WHAT TO PRODUCE
Read through the listing below, and copy every line where the string "Valmieras" appears.

======== DATA SUPPLIED

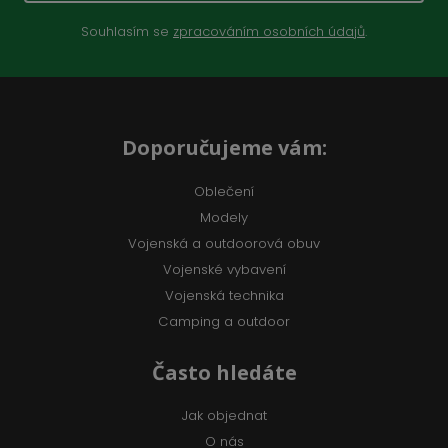
Souhlasím se
zpracováním osobních údajů
.
Doporučujeme vám:
Oblečení
Modely
Vojenská a outdoorová obuv
Vojenské vybavení
Vojenská technika
Camping a outdoor
Často hledáte
Jak objednat
O nás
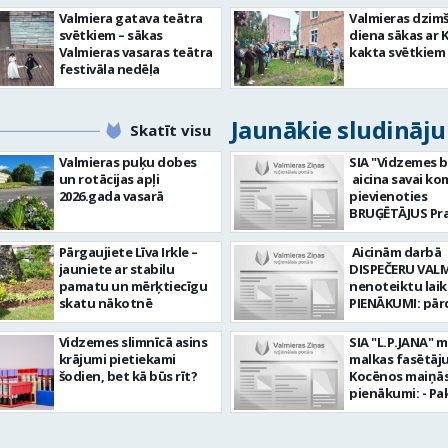
Valmiera gatava teātra
Valmieras dzim
svētkiem – sākas
diena sākas ar 
Valmieras vasaras teātra
kakta svētkiem
festivāla nedēļa
Jaunākie sludināj
Skatīt visu
Valmieras puķu dobes
SIA "Vidzemes b
un rotācijas apļi
aicina savai k
2026.gada vasarā
pievienoties
BRUĢĒTĀJUS Prasības
pretendentiem
strādāt - augst
Pārgaujiete Līva Irkle –
Aicinām darbā
atbildības sajū
jauniete ar stabilu
DISPEČERU VALM
darbu, precizit
pamatu un mērķtiecīgu
nenoteiktu laiku) DA
Pieredze bruģēš
skatu nākotnē
PIENĀKUMI: pār
ceļu būvniecībā. Dar
braukšanas
pienākumi: Br
dokumentus or
Vidzemes slimnīcā asins
SIA "L.P.JANA" 
ieklāšana; Ceļu, 
un koordinēt 
krājumi pietiekami
malkas fasētāju
apmaļu uzstādī
ikdienas maršr
šodien, bet kā būs rīt?
Kocēnos maiņās. Dar
Bruģakmens un
plānošanu un iz
pienākumi: - Pa
piezāģēšana;
nodrošināt au
kamīnmalku, atb
Bruģakmens p
vadītāju dienas
darba uzdevum
sagatavošana. 
uzdevumu
Marķēt un pārb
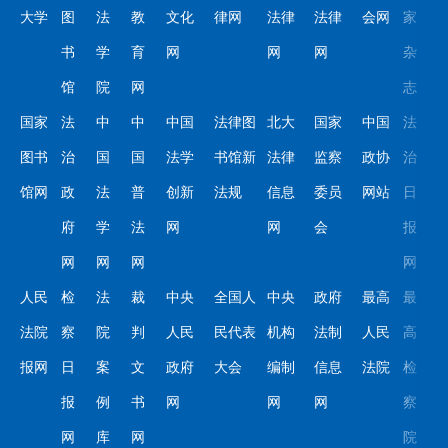
大学
图
法
教
文化
律网
法律
法律
会网
家
书
学
育
网
网
网
杂
馆
院
网
志
国家
法
中
中
中国
法律图
北大
国家
中国
法
图书
治
国
国
法学
书馆新
法律
监察
政协
治
馆网
政
法
普
创新
法规
信息
委员
网站
日
府
学
法
网
网
会
报
网
网
网
网
人民
检
法
裁
中央
全国人
中央
政府
最高
最
法院
察
院
判
人民
民代表
机构
法制
人民
高
报网
日
案
文
政府
大会
编制
信息
法院
检
报
例
书
网
网
网
察
网
库
网
院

================

TASK OUTPUT
Valmieras dzim
Valmieras vasaras teātra
Valmieras puķu dobes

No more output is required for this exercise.